** Opening GIVEN ENTRIES block **
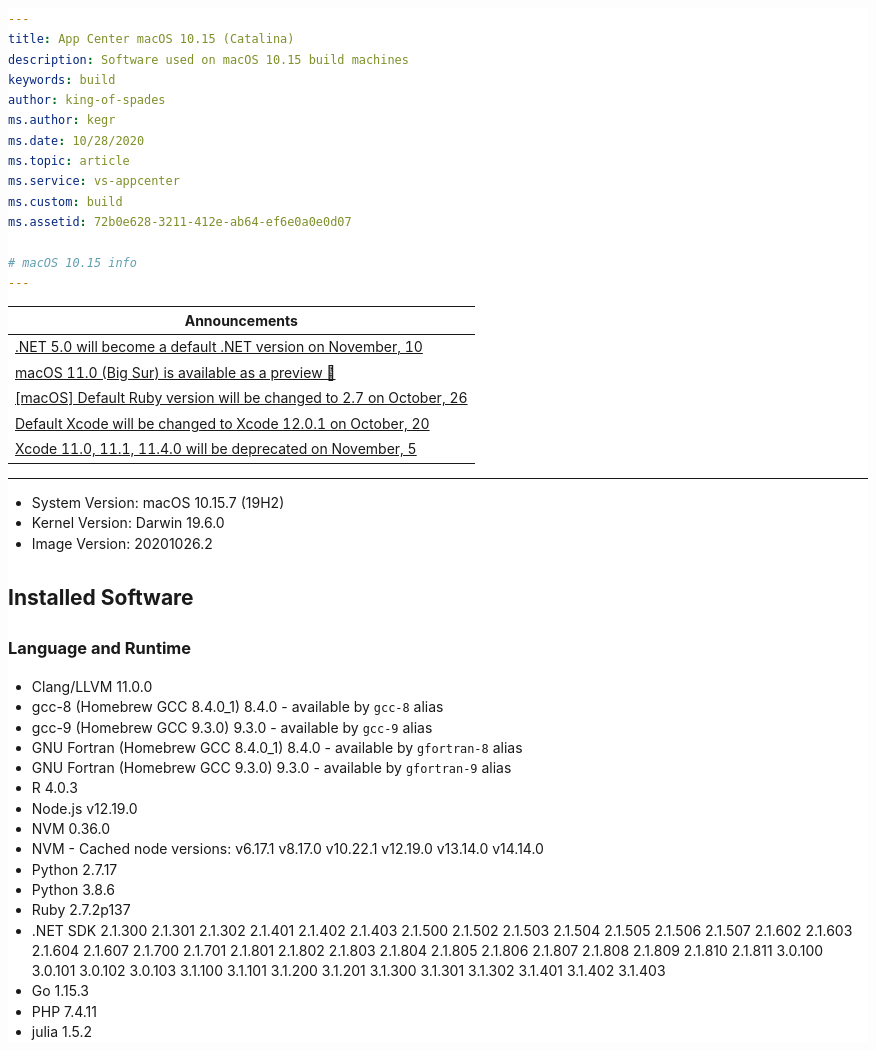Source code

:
 ```yaml
---
title: App Center macOS 10.15 (Catalina)
description: Software used on macOS 10.15 build machines
keywords: build
author: king-of-spades
ms.author: kegr
ms.date: 10/28/2020
ms.topic: article
ms.service: vs-appcenter
ms.custom: build
ms.assetid: 72b0e628-3211-412e-ab64-ef6e0a0e0d07

# macOS 10.15 info
---
```

| Announcements |
|-|
| [.NET 5.0 will become a default .NET version on November, 10](https://github.com/actions/virtual-environments/issues/1891) |
| [macOS 11.0 (Big Sur) is available as a preview 🚀](https://github.com/actions/virtual-environments/issues/1814) |
| [[macOS] Default Ruby version will be changed to 2.7 on October, 26](https://github.com/actions/virtual-environments/issues/1775) |
| [Default Xcode will be changed to Xcode 12.0.1 on October, 20](https://github.com/actions/virtual-environments/issues/1712) |
| [Xcode 11.0, 11.1, 11.4.0 will be deprecated on November, 5](https://github.com/actions/virtual-environments/issues/1688) |
***

- System Version: macOS 10.15.7 (19H2)
- Kernel Version: Darwin 19.6.0
- Image Version: 20201026.2

## Installed Software
### Language and Runtime
- Clang/LLVM 11.0.0
- gcc-8 (Homebrew GCC 8.4.0_1) 8.4.0 - available by `gcc-8` alias
- gcc-9 (Homebrew GCC 9.3.0) 9.3.0 - available by `gcc-9` alias
- GNU Fortran (Homebrew GCC 8.4.0_1) 8.4.0  - available by `gfortran-8` alias
- GNU Fortran (Homebrew GCC 9.3.0) 9.3.0  - available by `gfortran-9` alias
- R 4.0.3
- Node.js v12.19.0
- NVM 0.36.0
- NVM - Cached node versions: v6.17.1 v8.17.0 v10.22.1 v12.19.0 v13.14.0 v14.14.0
- Python 2.7.17
- Python 3.8.6
- Ruby 2.7.2p137
- .NET SDK 2.1.300 2.1.301 2.1.302 2.1.401 2.1.402 2.1.403 2.1.500 2.1.502 2.1.503 2.1.504 2.1.505 2.1.506 2.1.507 2.1.602 2.1.603 2.1.604 2.1.607 2.1.700 2.1.701 2.1.801 2.1.802 2.1.803 2.1.804 2.1.805 2.1.806 2.1.807 2.1.808 2.1.809 2.1.810 2.1.811 3.0.100 3.0.101 3.0.102 3.0.103 3.1.100 3.1.101 3.1.200 3.1.201 3.1.300 3.1.301 3.1.302 3.1.401 3.1.402 3.1.403
- Go 1.15.3
- PHP 7.4.11
- julia 1.5.2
** Closing GIVEN ENTRIES block **
▶ [TASK INSTRUCTIONS]:
Copy out the data above exactly, except the pictures.

▶ [OUTPUT FOR THIS TASK]:
Source code

:
 ```yaml
---
title: App Center macOS 10.15 (Catalina)
description: Software used on macOS 10.15 build machines
keywords: build
author: king-of-spades
ms.author: kegr
ms.date: 10/28/2020
ms.topic: article
ms.service: vs-appcenter
ms.custom: build
ms.assetid: 72b0e628-3211-412e-ab64-ef6e0a0e0d07

# macOS 10.15 info
---
```

| Announcements |
|-|
| [.NET 5.0 will become a default .NET version on November, 10](https://github.com/actions/virtual-environments/issues/1891) |
| [macOS 11.0 (Big Sur) is available as a preview 🚀](https://github.com/actions/virtual-environments/issues/1814) |
| [[macOS] Default Ruby version will be changed to 2.7 on October, 26](https://github.com/actions/virtual-environments/issues/1775) |
| [Default Xcode will be changed to Xcode 12.0.1 on October, 20](https://github.com/actions/virtual-environments/issues/1712) |
| [Xcode 11.0, 11.1, 11.4.0 will be deprecated on November, 5](https://github.com/actions/virtual-environments/issues/1688) |
***

- System Version: macOS 10.15.7 (19H2)
- Kernel Version: Darwin 19.6.0
- Image Version: 20201026.2

## Installed Software
### Language and Runtime
- Clang/LLVM 11.0.0
- gcc-8 (Homebrew GCC 8.4.0_1) 8.4.0 - available by `gcc-8` alias
- gcc-9 (Homebrew GCC 9.3.0) 9.3.0 - available by `gcc-9` alias
- GNU Fortran (Homebrew GCC 8.4.0_1) 8.4.0  - available by `gfortran-8` alias
- GNU Fortran (Homebrew GCC 9.3.0) 9.3.0  - available by `gfortran-9` alias
- R 4.0.3
- Node.js v12.19.0
- NVM 0.36.0
- NVM - Cached node versions: v6.17.1 v8.17.0 v10.22.1 v12.19.0 v13.14.0 v14.14.0
- Python 2.7.17
- Python 3.8.6
- Ruby 2.7.2p137
- .NET SDK 2.1.300 2.1.301 2.1.302 2.1.401 2.1.402 2.1.403 2.1.500 2.1.502 2.1.503 2.1.504 2.1.505 2.1.506 2.1.507 2.1.602 2.1.603 2.1.604 2.1.607 2.1.700 2.1.701 2.1.801 2.1.802 2.1.803 2.1.804 2.1.805 2.1.806 2.1.807 2.1.808 2.1.809 2.1.810 2.1.811 3.0.100 3.0.101 3.0.102 3.0.103 3.1.100 3.1.101 3.1.200 3.1.201 3.1.300 3.1.301 3.1.302 3.1.401 3.1.402 3.1.403
- Go 1.15.3
- PHP 7.4.11
- julia 1.5.2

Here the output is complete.